A newer version of this project is available. See below for other available versions.
AP VoteCast 2018
Principal Investigator(s): View help for Principal Investigator(s) Trevor Tompson, NORC at the University of Chicago; Jennifer Benz, NORC at the University of Chicago
Version: View help for Version V1
Name | File Type | Size | Last Modified |
---|---|---|---|
|
application/zip | 61.9 MB | 05/13/2019 10:19:AM |
Project Citation:
Project Description
AP VoteCast combines interviews with a random sample of registered voters drawn from state voter files; with self-identified registered voters conducted using NORC's probability-based AmeriSpeak® panel, which is designed to be representative of the U.S. population; and with self-identified registered voters selected from nonprobability online panels. Interviews were conducted in English and Spanish. Respondents received a small monetary incentive for completing the survey.

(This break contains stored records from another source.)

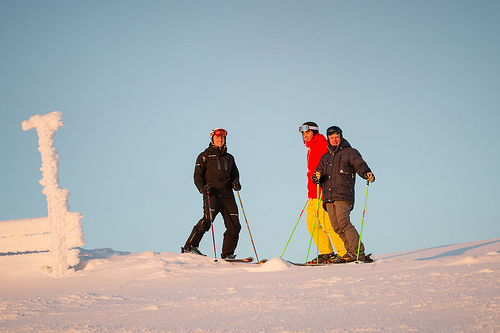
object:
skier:
[298, 122, 348, 263]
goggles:
[298, 125, 308, 132]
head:
[302, 121, 319, 140]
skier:
[184, 128, 241, 259]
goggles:
[214, 129, 226, 135]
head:
[210, 128, 228, 147]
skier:
[312, 126, 376, 264]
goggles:
[328, 127, 341, 132]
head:
[327, 126, 342, 145]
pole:
[236, 191, 259, 263]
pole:
[207, 192, 216, 259]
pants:
[307, 199, 347, 258]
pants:
[326, 201, 364, 260]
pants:
[184, 193, 241, 258]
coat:
[306, 136, 327, 199]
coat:
[311, 147, 371, 210]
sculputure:
[21, 111, 67, 274]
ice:
[0, 213, 81, 270]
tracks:
[296, 276, 363, 286]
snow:
[1, 277, 500, 332]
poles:
[280, 199, 310, 259]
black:
[208, 170, 230, 184]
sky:
[0, 0, 499, 240]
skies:
[287, 261, 321, 266]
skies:
[225, 257, 253, 262]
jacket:
[194, 144, 240, 199]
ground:
[0, 240, 497, 329]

Participants selected from state voter files were contacted by phone and mail, and had the opportunity to take the survey by phone or online.
Note that the data file(s), codebook, and questionnaire used are all included in the .zip file.
Scope of Project
The VoteCast survey of voters and nonvoters nationwide is compiled from results of the 50 state-based surveys and a nationally representative survey of 4,913 registered voters conducted on the probability-based AmeriSpeak panel (4,413 completed online and 500 via phone). It includes 40,692 probability interviews completed online (30,133) and via telephone (10,559), and 93,324 nonprobability interviews completed online. The margin of sampling error is plus or minus 0.8 percentage points for voters (n=116,792) and 1.8 percentage points for nonvoters (n=22,137). Registered voters in the District of Columbia were not included. The overall response rate for the probability sample drawn from the state voter files was 4.2 percent.
VoteCast State Surveys
In 25 states, VoteCast is based on roughly 1,000 probability-based interviews conducted online and via phone, and roughly 3,000 nonprobability interviews conducted online. In these states, the margin of sampling error is estimated to be plus or minus 3.5 percentage points for voters and 8.8 percentage points for nonvoters.
In 25 additional states, VoteCast is based on between 475 and 1,000 nonprobability interviews conducted online. In these states, the margin of sampling error is estimated to be plus or minus 8.7 percentage points for voters and 19.2 percentage points for nonvoters.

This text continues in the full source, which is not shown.